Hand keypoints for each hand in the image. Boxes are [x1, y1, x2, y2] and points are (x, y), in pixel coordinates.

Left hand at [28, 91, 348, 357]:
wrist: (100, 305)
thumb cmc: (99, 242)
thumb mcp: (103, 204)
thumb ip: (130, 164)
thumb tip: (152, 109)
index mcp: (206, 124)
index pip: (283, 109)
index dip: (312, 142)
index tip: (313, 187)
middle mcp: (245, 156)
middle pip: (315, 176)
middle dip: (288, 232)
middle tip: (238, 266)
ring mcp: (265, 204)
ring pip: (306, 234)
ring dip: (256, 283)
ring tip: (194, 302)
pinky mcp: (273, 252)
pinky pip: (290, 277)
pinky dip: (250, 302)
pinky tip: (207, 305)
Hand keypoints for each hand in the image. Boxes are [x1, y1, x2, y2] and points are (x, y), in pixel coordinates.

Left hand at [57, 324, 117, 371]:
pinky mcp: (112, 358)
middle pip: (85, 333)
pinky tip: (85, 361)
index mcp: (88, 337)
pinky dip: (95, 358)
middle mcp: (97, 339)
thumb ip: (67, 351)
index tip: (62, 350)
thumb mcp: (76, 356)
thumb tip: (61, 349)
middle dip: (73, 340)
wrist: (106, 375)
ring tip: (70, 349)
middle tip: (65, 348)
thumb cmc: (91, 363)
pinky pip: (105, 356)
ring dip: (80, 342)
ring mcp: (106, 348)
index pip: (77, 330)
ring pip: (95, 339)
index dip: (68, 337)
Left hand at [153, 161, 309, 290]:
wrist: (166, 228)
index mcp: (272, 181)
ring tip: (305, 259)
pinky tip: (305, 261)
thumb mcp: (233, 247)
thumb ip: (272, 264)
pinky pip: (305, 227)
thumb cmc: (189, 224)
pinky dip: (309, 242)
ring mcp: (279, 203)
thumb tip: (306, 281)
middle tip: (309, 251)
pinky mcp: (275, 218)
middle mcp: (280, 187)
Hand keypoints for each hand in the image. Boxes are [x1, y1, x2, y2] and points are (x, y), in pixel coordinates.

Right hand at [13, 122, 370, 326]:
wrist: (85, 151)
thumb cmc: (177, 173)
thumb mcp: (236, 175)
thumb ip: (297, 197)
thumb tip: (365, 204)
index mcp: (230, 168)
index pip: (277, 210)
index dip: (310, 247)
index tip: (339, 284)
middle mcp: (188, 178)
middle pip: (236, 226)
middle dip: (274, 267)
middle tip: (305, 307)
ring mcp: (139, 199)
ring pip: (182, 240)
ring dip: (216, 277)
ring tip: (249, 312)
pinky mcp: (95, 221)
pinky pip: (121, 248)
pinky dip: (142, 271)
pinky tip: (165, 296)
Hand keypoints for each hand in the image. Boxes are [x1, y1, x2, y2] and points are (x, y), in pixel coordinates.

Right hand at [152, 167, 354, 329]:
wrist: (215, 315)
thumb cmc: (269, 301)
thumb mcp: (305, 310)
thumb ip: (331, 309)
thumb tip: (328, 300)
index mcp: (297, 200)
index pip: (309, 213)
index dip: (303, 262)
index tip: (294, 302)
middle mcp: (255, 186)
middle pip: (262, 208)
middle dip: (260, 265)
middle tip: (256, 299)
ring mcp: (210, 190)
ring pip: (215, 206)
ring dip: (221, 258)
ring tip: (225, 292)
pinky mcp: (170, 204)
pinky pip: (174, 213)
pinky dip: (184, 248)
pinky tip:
==================================================
*EXERCISE DIRECTIONS*:
Read the entries and select each line where the word "Left" is found.

*TASK SOLUTION*:
Left hand at [28, 91, 348, 357]:
Left hand at [57, 324, 117, 371]:
Left hand at [153, 161, 309, 290]:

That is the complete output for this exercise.